ULAANBAATAR, Mongolia (AP) – Mongolians vote in parliamentary elections at more than 2,000 polling stations across the vast, lightly populated country between China and Russia.
Economic concerns, corruption and public services dominate the concerns of the country’s 3 million people, about half of whom live in the capital Ulaanbaatar. Electricity and wastewater treatment is particularly scarce in the slums around the capital, mostly populated by former herders who have given up life on the steppe.
The polling stations opened at 7 am and closed at 10 pm. The final results are not expected until Thursday. Some also voted on mobile polling stations on Tuesday.

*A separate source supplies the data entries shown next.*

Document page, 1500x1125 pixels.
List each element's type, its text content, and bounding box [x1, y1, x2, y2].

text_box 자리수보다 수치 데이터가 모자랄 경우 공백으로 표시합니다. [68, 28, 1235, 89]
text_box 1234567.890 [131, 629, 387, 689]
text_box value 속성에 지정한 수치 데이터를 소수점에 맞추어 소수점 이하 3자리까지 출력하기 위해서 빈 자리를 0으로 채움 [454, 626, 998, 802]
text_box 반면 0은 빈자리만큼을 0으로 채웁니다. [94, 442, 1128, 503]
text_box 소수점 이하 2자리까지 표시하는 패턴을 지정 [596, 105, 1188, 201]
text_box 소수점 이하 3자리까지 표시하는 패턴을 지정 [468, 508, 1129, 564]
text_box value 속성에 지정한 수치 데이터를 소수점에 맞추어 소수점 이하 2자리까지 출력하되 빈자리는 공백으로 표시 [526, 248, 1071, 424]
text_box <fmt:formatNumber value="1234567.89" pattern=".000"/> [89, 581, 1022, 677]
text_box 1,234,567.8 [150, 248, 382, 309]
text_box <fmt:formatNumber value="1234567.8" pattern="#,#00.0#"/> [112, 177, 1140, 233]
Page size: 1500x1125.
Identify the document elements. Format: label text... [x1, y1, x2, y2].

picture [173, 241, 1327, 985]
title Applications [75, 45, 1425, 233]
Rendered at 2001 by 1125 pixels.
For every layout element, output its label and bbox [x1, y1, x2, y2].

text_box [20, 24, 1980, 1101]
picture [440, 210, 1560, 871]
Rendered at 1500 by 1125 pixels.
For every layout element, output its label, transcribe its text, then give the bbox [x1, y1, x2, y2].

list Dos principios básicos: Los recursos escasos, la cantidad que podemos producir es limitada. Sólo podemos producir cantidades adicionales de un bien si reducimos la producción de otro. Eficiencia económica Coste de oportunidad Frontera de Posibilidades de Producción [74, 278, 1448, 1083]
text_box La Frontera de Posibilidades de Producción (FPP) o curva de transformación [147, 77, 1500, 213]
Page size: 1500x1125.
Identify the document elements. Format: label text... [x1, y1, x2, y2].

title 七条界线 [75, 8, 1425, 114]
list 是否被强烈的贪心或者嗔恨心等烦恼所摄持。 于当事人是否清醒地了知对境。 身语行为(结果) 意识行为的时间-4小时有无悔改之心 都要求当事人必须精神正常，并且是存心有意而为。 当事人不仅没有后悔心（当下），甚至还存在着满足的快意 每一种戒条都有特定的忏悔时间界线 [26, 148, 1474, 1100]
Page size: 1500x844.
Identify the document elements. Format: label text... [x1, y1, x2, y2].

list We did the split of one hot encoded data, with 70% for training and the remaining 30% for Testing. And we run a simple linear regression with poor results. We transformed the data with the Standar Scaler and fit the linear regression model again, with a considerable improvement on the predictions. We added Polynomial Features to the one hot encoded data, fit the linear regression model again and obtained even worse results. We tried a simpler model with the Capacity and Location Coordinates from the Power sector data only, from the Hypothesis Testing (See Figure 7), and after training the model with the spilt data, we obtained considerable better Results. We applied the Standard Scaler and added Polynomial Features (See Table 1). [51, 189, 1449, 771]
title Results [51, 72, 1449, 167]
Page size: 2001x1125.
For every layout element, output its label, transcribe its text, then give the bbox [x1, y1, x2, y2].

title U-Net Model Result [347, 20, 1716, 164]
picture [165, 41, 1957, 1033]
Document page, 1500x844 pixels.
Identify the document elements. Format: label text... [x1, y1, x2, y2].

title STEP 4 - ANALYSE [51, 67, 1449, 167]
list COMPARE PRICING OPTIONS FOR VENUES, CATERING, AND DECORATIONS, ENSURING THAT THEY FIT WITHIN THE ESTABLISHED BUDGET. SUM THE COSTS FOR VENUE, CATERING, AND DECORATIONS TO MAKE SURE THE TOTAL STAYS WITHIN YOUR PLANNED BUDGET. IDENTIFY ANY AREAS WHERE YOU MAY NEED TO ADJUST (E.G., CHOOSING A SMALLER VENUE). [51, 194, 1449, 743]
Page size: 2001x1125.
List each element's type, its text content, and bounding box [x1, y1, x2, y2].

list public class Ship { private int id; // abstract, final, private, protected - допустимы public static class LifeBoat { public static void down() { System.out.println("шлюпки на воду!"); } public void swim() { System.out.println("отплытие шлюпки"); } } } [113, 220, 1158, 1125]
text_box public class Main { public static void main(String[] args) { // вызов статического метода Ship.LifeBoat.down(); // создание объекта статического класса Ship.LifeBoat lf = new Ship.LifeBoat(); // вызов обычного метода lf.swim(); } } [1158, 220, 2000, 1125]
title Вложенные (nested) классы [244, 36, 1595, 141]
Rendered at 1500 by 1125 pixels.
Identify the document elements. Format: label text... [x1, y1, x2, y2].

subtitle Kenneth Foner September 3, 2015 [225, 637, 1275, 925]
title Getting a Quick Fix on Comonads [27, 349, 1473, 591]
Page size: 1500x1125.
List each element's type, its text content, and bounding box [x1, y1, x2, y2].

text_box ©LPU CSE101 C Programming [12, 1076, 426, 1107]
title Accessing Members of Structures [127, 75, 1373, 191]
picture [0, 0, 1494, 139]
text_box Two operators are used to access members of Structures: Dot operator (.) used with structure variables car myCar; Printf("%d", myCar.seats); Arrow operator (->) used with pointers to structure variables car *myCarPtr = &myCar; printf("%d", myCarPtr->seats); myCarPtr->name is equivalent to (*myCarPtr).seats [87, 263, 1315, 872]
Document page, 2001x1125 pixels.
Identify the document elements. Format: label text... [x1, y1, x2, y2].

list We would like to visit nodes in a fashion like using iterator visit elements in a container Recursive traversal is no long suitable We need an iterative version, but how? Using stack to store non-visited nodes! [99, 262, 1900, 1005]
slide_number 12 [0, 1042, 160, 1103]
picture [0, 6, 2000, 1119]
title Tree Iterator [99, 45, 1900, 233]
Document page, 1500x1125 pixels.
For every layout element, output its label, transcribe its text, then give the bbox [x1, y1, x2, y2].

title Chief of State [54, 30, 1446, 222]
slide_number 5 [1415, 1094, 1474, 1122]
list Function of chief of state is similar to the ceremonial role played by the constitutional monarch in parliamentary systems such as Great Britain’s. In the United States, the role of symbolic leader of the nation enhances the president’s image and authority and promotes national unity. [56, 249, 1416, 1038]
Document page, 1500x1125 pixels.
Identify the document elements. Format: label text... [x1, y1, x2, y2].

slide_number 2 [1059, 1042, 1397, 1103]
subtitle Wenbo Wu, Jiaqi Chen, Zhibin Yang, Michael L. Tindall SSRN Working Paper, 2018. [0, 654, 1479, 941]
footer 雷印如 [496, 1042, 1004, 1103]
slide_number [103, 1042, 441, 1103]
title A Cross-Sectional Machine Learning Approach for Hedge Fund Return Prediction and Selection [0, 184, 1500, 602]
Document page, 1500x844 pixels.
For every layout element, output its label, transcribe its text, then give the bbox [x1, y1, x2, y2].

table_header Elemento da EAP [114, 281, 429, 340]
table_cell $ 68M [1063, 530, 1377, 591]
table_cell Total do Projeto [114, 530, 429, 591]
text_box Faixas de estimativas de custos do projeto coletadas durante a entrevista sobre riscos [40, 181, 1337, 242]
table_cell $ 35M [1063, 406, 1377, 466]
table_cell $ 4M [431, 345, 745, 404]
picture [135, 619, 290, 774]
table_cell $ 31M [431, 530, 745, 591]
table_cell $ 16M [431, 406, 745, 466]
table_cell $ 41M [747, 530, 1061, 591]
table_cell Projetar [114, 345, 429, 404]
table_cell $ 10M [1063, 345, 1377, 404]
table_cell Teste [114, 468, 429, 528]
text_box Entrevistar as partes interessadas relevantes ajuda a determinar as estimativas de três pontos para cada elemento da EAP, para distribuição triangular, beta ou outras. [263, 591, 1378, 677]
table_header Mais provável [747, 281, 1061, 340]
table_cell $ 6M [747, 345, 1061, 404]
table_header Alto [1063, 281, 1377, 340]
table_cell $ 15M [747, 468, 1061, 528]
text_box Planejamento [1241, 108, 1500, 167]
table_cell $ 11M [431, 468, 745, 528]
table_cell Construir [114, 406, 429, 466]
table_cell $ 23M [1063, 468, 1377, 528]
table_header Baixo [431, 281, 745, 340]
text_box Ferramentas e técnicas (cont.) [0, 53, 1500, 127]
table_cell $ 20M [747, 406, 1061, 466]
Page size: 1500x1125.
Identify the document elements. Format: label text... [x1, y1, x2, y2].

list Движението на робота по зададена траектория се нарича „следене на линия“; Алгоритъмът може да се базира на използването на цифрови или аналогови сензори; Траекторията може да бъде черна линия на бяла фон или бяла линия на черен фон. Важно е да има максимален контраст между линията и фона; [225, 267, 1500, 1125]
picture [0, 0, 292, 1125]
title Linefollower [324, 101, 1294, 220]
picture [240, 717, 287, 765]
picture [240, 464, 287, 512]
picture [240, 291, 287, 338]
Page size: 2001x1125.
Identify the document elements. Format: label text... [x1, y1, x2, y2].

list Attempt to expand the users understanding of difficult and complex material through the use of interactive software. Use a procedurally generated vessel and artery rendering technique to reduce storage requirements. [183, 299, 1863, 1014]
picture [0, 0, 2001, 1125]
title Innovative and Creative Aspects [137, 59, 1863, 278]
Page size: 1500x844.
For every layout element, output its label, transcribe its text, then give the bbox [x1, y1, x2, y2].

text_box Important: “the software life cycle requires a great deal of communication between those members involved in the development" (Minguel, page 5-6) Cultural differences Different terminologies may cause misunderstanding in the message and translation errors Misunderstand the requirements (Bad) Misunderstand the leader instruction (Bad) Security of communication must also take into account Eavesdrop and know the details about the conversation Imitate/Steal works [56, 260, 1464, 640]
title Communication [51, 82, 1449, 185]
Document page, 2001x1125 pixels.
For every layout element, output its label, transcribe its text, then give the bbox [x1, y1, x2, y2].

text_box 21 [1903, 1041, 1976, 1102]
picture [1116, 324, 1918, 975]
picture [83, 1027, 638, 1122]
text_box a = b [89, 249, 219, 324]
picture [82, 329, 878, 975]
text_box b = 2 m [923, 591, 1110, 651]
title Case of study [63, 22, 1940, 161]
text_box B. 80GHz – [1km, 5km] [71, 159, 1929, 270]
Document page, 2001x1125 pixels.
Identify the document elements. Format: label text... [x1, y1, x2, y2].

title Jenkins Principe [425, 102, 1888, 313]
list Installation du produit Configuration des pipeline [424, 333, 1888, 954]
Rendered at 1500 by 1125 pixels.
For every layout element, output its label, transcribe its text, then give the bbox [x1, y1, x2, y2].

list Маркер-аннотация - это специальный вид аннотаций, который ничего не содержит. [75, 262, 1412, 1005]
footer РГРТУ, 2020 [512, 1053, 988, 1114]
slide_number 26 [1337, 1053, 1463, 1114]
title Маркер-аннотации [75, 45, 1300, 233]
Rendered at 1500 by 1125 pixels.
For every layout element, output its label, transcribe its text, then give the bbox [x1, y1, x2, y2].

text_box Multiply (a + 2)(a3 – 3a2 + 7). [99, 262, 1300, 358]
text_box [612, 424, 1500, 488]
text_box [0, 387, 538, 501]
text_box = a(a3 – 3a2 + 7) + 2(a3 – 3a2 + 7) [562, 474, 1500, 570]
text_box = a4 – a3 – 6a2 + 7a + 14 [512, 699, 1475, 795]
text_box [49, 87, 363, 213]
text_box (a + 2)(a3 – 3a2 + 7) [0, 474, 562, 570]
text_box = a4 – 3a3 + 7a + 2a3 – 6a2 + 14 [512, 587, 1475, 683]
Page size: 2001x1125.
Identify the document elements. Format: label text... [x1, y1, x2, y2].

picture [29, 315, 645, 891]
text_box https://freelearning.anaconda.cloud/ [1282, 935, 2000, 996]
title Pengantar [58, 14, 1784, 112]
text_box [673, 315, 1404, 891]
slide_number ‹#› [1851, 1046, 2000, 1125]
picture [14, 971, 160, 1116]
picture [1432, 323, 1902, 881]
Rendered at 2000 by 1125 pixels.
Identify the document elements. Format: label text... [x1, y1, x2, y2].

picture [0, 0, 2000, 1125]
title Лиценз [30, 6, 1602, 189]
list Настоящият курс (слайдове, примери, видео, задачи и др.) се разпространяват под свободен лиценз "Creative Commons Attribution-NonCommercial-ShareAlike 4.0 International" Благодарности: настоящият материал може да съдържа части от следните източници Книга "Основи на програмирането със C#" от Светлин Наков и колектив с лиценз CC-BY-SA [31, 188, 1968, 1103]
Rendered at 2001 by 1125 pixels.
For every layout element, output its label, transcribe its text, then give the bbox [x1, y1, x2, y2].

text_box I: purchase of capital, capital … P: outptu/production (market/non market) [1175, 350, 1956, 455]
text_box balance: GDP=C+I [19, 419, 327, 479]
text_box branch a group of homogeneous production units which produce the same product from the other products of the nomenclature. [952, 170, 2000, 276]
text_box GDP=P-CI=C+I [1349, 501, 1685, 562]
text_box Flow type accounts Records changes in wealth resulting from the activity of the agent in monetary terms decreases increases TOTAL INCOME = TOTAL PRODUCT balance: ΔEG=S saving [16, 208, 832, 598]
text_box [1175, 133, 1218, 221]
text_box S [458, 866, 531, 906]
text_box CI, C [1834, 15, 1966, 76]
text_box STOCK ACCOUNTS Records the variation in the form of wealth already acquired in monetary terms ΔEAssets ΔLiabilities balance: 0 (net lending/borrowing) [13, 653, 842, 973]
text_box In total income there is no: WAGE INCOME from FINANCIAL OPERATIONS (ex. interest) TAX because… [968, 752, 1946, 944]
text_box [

Mongolia has maintained a 30-year democracy that was established after a new constitution was passed in 1992 after six decades of communism. The Mongolian People’s Party aims to keep the 65 seats it won in 2016 in the Great Khural with 76 seats, while its main rival, the Democratic Party, will attempt to recover some of its losses. More than 600 candidates run in 29 constituencies according to a system that returns two to three members from each district.
Urban areas in the largely rural country are the most controversial, with 28 candidates in a district of Ulaanbaatar.
Landlocked Mongolia has an enormous wealth of minerals, but has struggled to attract foreign investment due to the sharp fall in commodity prices and high-profile disputes between the government and major investors, such as mining giant Rio Tinto.
Corruption and a bulging national debt of about $ 23 billion, or twice the country’s annual economic output, have also put a major brake on the economy.
That means more than 30% of the Mongolian population lives below the poverty line, and resentment over income inequality and vaccination can increase opportunities for outsiders.
However, the MPP is still expected to make a strong showing based on its ability to lead the government and deal with the country’s COVID-19 outbreak, in which only about 200 imported cases have been recorded with no deaths.
MPP candidates include current Prime Minister Ukhnaagiin Khurelsukh, Cabinet Secretary Luvsannamsrain Oyun-Erdene, and former presidential candidate Badmaanyambuugiin Bat-Erdene. The Democratic Party’s head of state, President Khaltmaagiin Battulga, elected in 2017, is not on the ballot.